ZIWR Special Seminar
July 16, 2025 at 13:00, Seminar room, Building no. 9
"Combining Quartz Crystal Microbalance with Dissipation (QCMD) measurements and Frequency-Domain Lattice-Boltzmann Method (FreqD-LBM) simulations to shed light on biomolecules at solid-liquid interfaces"
Ilya Reviakine
Head of Applications, Advanced Wave Sensors S.L. (Valencia, Spain)

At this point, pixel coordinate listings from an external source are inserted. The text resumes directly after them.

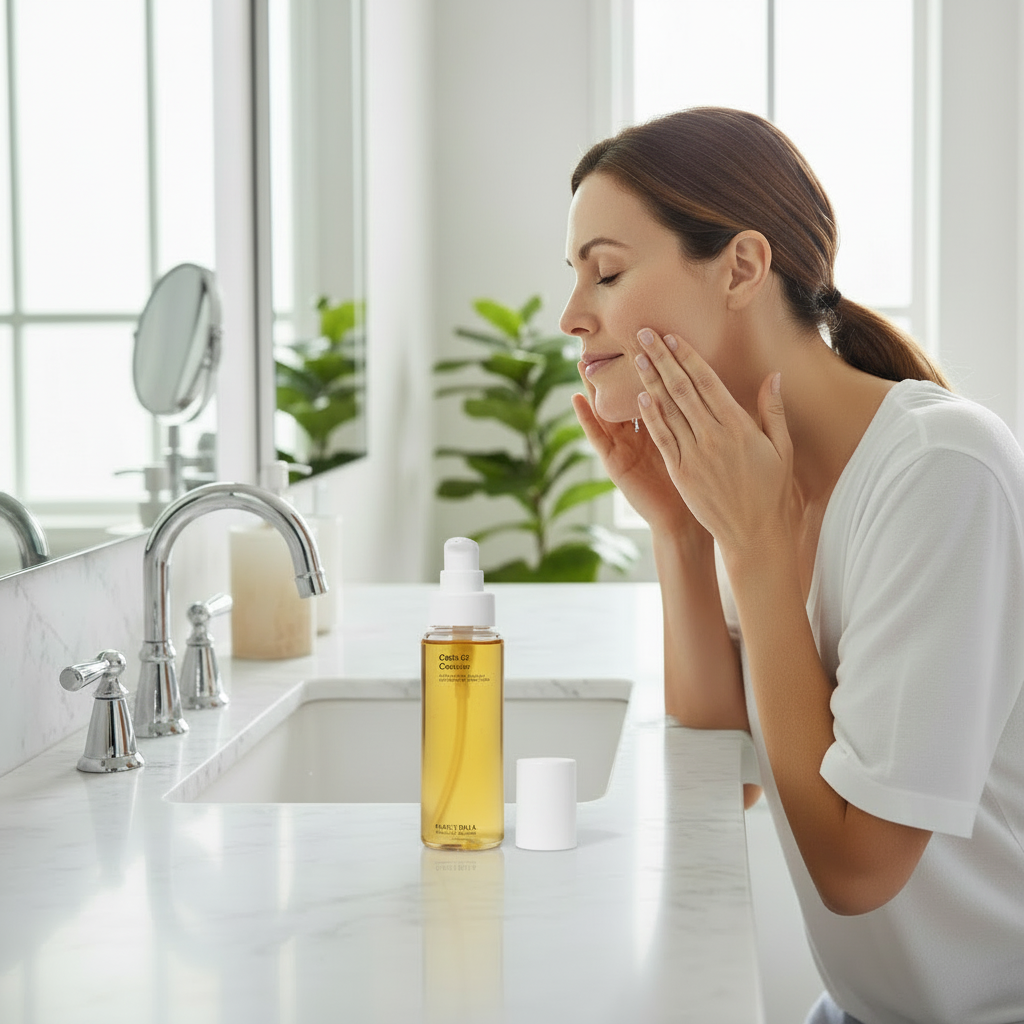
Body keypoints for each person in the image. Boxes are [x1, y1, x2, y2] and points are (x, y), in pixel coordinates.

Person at [560, 107, 1024, 1024]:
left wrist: (756, 550)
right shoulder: (756, 479)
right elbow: (730, 763)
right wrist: (682, 532)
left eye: (605, 272)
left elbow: (857, 871)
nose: (573, 316)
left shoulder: (941, 472)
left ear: (741, 267)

Affiliate Professor, Department of Bioengineering, University of Washington - Seattle, USA
Molecular-level characterization of solid-liquid interfaces is of fundamental interest, while practical applications rely on molecular-level control of interfacial properties. QCMD is a surface analytical technique capable of characterizing solid-liquid interfaces with molecular-level detail. It is based on monitoring resonance parameters, frequency and bandwidth (dissipation), of shear acoustic piezoelectric resonators. In the presence of particulate adsorbates (see figure), these parameters contain information on adsorbate size and mobility: the rocking and pivoting of the adsorbates around the contact regions (see figure). Several ad hoc recipes for extracting adsorbate sizes and contact properties from QCMD data have been developed: an extrapolation method, used to study liposome deformation; a calibration-based method for measuring molecular weights of surface-anchored glycosaminoglycans; and one based on the adsorbate intrinsic viscosity. Yet, a consistent method for interpreting QCMD data from particulate adsorbates remains elusive. Its development hinges on the ability to solve the Stokes equation for various adsorbate geometries and mechanical properties in three dimensions to obtain velocity fields needed for calculating interfacial stresses, and from them—the resonance parameters, on personal computers in reasonable time frames. FreqD-LBM has recently emerged as a promising candidate for this purpose. It is well-suited to QCMD because it is based on the complex amplitudes of oscillatory motion and naturally incorporates complex viscosities with which QCMD operates. In this work, we study the adsorption and anchoring of neutravidin—a protein commonly used in biosensing and molecular biophysics—with QCMD under various conditions where it adsorbs either as individual molecules or as aggregates, and attaches to the surface in different ways. We then use FreqD-LBM simulations to model these conditions and arrive at a semi-quantitative interpretation of the QCMD data. It is hoped that this work will pave the way for a QCMD data interpretation framework from particulate adsorbates.